Di sicuro il sentiment del popolo statunitense è assai diverso dal nostro: una nazione con centinaia di milizie private che considerano lo Stato come un usurpatore e dove meno di un cittadino su dieci ha fiducia nel Parlamento, non si straccia certo i capelli per un branco di cialtroni che assaltano il Congresso.
L’impossibilità di non essere impero, con i relativi costi, ha riacutizzato negli Stati Uniti una serie di contraddizioni economiche, sociali e financo razziali mai del tutto sopite. E il primo e indispensabile strumento di una democrazia per incanalare le tensioni sono regole del gioco chiare e condivise.

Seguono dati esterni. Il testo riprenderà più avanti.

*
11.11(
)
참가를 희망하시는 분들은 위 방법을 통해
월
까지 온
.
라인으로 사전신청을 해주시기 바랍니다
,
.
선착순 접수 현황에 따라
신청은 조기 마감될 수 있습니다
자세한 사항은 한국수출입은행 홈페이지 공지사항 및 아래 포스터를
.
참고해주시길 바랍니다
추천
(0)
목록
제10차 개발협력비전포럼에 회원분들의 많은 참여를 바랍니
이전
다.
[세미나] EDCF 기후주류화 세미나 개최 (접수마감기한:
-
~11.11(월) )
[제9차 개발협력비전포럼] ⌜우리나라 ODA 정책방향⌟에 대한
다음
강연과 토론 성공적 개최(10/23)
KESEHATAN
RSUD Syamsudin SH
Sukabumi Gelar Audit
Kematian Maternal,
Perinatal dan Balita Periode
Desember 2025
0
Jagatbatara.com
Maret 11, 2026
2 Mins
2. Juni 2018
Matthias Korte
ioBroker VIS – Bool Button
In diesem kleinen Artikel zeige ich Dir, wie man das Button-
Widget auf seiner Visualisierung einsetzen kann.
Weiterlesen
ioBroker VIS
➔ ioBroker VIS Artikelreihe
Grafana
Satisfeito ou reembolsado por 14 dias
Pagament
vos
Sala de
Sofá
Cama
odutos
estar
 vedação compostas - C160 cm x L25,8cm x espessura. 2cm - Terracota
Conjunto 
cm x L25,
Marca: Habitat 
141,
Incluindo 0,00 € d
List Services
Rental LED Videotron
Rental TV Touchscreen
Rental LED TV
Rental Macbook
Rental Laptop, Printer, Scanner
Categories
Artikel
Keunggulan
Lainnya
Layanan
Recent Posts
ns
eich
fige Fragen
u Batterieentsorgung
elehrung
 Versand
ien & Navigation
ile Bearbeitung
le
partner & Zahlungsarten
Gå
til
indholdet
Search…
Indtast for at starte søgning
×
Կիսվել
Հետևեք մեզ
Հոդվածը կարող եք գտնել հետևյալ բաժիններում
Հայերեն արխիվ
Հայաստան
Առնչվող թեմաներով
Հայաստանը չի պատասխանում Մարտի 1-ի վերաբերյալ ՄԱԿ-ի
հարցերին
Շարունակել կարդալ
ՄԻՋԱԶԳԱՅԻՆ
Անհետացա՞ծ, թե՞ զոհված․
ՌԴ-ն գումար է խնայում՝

Stupisce allora che nessuno parli ad esempio della legge elettorale, alla luce delle violente polemiche che si registrano puntualmente fin dai tempi del duello Bush-Gore. Le regole per l’elezione del presidente degli Stati Uniti riflettono una concezione oligarchica e ultimamente opaca della politica, quasi a voler tener lontano il popolo dal cuore delle decisioni.
I padri fondatori vollero che si votasse il martedì, Stato per Stato e solo dopo essersi registrati. Si vota all’inizio di novembre per i grandi elettori che, a loro volta, scelgono il presidente il primo lunedì dopo il secondo mercoledì di dicembre.
La transizione fra l’amministrazione uscente e quella entrante è forse la più lunga che mai si sia concepita, quasi tre mesi (fino al 1933 l’insediamento avveniva il 3 marzo!) e fu pensata probabilmente come una sorta di camera di compensazione politica per attuare aggiustamenti volti a evitare strappi destabilizzanti.
Durante la Guerra di secessione venne poi introdotto il voto postale, che mette a dir poco in discussione la riservatezza del suffragio (e noi, con il voto degli italiani all’estero, ne sappiamo qualcosa).
Nel 2020 quasi 101 milioni di statunitensi (64% dei votanti) hanno votato via posta a partire da settembre e alcuni Stati hanno accettato come valide schede arrivate intorno alla metà di novembre. Pensare che queste regole possano funzionare con un candidato senza alcun scrupolo come Trump è perlomeno da ingenui. Infatti il magnate è ancora saldamente in sella. Non affrontare la questione potrebbe avere per gli Stati Uniti conseguenze molto gravi, già a partire dal 2024.